Episode 4: 1905, im Freibad
Wittenbergen:
Die Rissener sind am Strand
versammelt und erwarten ein großes Ereignis: Der Leuchtturm
Wittenbergen soll heute um 9 Meter verschoben werden! Rund um den
Gemeindevorsteher Ladiges, der sich nicht viel aus dem ganzen
Spektakel macht, wird diese Geschichte erzählt. Der
Kiesgrubenbesitzer Stucken möchte gern, dass der Nachtwächter ein
paar Runden um seine Kiesgrube macht. Herr Röhling möchte ein
Gewerkschaftshaus bauen, und der Landgendarm sorgt dafür, dass die
Badegäste sich im dafür vorgesehenen Freibadgelände aufhalten. Und
am Ende wird der Leuchtturm verschoben, oder etwa nicht?
Presse
In der Aula der Schule Iserbarg wird
fleißig geprobt. Die Volksspielbühne Rissen bereitet sich gleich auf
zwei Aufführungen vor. Da ist einmal das traditionelle
Frühjahrsstück „Rund um Kap Hoorn" von Fritz Wempner. Sybille
Lettermann scheucht ihre Mimen über die Bühne, überprüft die
Entstehung des Bühnenbildes, ordert Requisiten und streicht im
Manuskript herum - Theaterleben eben. Unten in der Aula am Iserbarg
ist die Garderobe freigeräumt. Denn hier wird auch geprobt. Die
Volksspielbühne Rissen weiß, was sie ihrem „Dorf" schuldig ist. Sie
hat für die 750-Jahrfeier ein Stück in Auftrag gegeben. Das wird
jetzt unten einstudiert. Kinder und Erwachsene spielen mit. Szenen
von 1255 bis ins 20. Jahrhundert. Alles dreht sich um Rissen. Schon
früh hatte Thorsten Junge, Vorsitzender des Volksspielbühnenvereins,
das Datum der 750-Jahrfeier im Kopf. Und schon früh hatte er eine
Idee. Die Bühne sollte ihren individuellen Beitrag zu den
Festlichkeiten leisten. Ein Rissener Theaterstück musste her.

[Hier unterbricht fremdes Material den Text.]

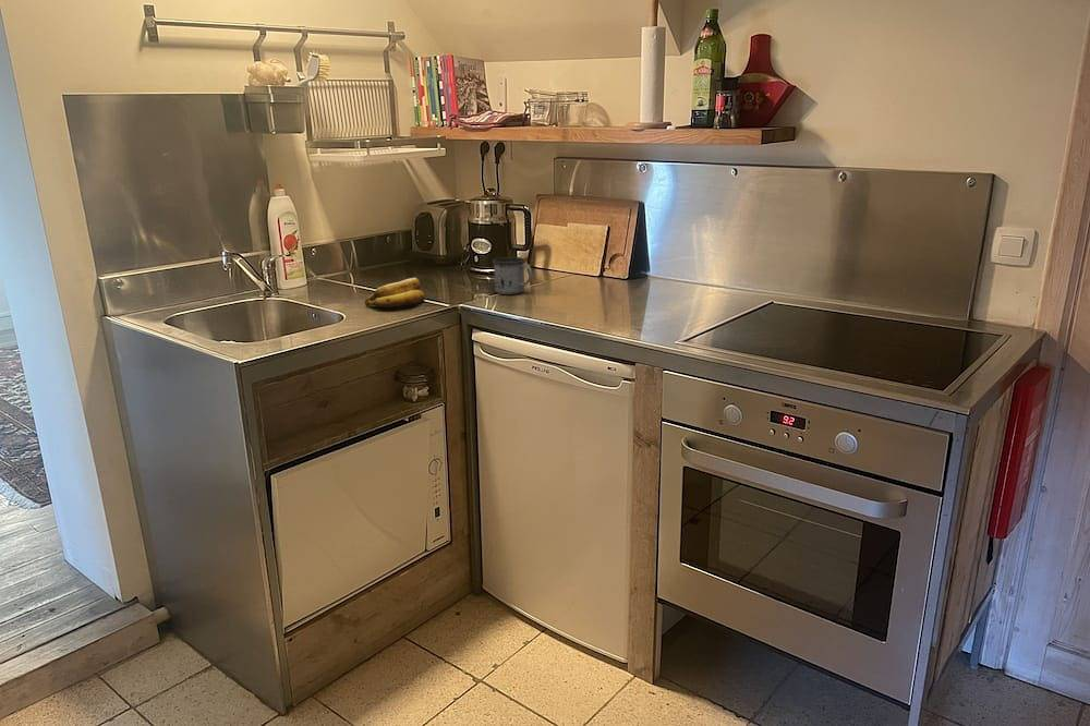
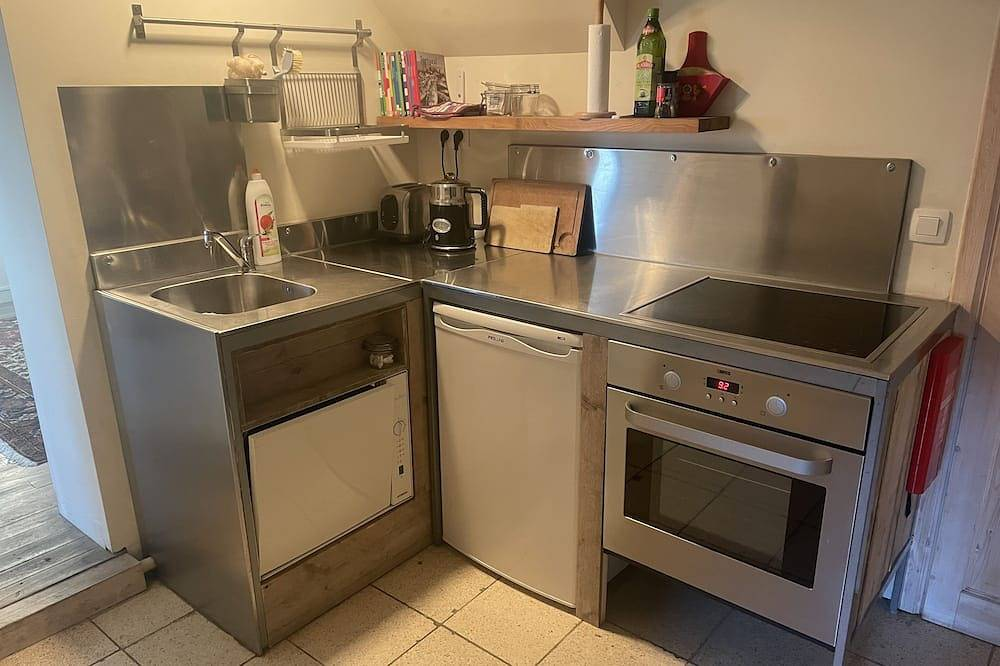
- banana [364,277,426,308]
- mug [492,256,533,295]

Vielleicht sogar eins, das über die letzten 750 Jahre an diesem
Flecken Erde erzählt. Wenn es denn etwas zu berichten gibt? Das ist
gar nicht sicher. Doch Thorsten Junge spürte Professor Wudtke auf.
Professor Wudtke arbeitet an der Universität Hamburg in der
Lehrerausbildung, wohnt seit 1972 in Rissen und hat sich in die
Heimatforschung über Rissen bereits tief hineingekniet. Vor langer
Zeit war Prof. Wudtke Volksschullehrer, und in deren Tradition
stellt er sich, wenn er über den Ort forscht, in dem er lebt und
arbeitet. Denn Volksschullehrer führten früher die Chronik ihres
Ortes, dokumentierten das Zeitgeschehen und untersuchten die
Lokalgeschichte: Sie betrieben die Heimatforschung.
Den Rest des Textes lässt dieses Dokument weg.